### EXERCISE DESCRIPTION
Locate every line in the material below that has the word "posedge". Copy each of those lines.

### TASK INPUTS
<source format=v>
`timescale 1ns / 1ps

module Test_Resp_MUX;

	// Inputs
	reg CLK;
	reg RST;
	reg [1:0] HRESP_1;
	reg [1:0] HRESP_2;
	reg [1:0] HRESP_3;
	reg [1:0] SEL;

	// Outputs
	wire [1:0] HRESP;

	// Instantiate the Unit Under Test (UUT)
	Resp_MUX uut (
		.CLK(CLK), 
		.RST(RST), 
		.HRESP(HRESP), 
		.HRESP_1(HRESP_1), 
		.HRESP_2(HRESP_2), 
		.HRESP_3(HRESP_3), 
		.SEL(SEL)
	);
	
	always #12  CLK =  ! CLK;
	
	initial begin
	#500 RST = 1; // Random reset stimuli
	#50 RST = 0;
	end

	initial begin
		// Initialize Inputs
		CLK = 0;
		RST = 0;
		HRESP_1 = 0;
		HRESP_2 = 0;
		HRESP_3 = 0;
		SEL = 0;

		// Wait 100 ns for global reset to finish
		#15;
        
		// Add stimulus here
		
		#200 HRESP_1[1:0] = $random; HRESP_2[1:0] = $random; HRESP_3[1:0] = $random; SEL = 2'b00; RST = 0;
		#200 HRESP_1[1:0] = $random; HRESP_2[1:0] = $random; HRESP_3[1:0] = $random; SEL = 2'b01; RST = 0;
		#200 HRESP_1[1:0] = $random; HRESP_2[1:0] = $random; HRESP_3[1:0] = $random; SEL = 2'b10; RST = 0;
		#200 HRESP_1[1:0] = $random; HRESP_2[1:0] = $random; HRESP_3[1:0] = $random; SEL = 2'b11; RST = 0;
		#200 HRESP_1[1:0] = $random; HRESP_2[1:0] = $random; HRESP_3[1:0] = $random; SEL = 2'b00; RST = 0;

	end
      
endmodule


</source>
==
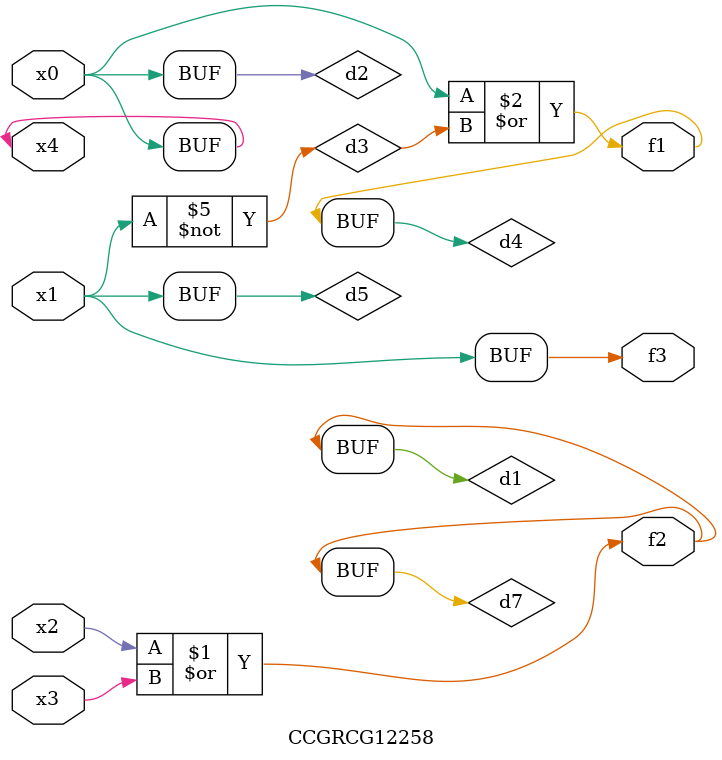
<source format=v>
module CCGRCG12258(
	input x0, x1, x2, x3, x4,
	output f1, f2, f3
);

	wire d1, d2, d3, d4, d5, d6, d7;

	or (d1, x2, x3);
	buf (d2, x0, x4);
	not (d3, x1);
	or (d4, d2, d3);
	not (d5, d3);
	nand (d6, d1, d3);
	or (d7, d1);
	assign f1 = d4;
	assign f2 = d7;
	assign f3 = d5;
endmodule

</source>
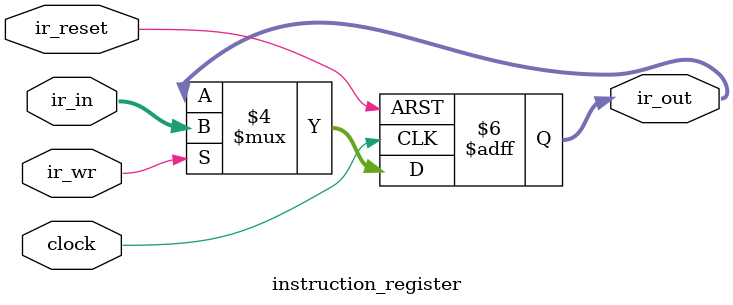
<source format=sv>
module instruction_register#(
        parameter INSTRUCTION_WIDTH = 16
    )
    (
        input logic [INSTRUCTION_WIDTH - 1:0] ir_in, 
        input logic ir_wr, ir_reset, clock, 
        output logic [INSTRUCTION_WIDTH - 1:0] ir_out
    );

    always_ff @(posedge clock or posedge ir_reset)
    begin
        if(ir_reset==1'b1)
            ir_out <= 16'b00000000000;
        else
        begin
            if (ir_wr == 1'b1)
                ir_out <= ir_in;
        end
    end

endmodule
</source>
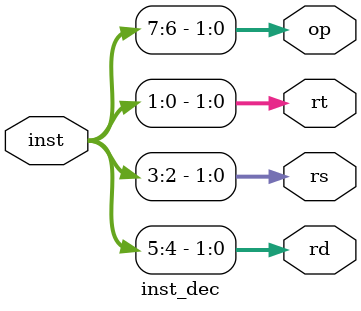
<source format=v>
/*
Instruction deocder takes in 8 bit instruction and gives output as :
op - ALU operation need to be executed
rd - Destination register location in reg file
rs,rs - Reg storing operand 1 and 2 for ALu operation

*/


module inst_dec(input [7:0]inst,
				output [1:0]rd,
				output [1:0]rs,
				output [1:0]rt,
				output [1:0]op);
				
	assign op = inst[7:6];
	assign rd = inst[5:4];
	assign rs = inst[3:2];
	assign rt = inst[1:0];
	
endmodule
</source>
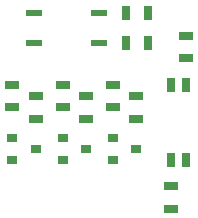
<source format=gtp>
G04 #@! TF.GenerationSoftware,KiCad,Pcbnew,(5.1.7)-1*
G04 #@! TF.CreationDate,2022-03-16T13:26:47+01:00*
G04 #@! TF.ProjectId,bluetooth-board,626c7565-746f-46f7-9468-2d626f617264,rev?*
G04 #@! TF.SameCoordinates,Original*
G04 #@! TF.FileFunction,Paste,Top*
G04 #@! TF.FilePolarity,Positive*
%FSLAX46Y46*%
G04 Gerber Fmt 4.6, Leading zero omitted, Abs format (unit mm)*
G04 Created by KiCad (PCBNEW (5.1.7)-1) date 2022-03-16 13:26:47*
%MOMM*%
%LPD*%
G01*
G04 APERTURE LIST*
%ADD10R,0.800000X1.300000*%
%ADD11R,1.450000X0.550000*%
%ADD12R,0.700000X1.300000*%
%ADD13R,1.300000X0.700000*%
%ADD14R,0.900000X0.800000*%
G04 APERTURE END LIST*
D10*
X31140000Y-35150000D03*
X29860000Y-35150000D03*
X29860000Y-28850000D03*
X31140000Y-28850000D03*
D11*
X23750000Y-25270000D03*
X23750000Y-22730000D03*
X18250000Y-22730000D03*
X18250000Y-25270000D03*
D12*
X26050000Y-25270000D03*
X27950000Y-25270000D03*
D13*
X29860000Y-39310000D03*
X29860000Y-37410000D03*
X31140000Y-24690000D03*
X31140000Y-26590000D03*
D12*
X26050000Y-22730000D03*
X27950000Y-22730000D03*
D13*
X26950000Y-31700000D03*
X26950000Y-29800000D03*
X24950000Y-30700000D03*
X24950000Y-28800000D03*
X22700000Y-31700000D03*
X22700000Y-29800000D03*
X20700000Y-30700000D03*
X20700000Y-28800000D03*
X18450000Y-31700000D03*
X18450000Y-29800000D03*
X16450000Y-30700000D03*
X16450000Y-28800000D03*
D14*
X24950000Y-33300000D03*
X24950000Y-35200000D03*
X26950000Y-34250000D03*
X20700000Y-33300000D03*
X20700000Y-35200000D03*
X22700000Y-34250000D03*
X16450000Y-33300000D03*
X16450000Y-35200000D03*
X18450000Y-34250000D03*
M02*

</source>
* * *
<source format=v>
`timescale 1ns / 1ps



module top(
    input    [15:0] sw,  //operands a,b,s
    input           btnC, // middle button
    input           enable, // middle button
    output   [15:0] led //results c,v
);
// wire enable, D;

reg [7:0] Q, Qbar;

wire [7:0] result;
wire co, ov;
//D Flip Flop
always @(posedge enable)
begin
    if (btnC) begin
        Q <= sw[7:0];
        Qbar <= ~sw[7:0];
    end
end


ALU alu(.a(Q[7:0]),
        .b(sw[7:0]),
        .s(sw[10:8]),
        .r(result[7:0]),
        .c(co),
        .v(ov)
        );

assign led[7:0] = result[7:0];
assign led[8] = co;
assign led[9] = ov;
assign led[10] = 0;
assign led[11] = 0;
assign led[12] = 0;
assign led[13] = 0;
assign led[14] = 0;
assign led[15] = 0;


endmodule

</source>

### TASK ANSWER
    always_ff @(posedge clock or posedge ir_reset)
always @(posedge enable)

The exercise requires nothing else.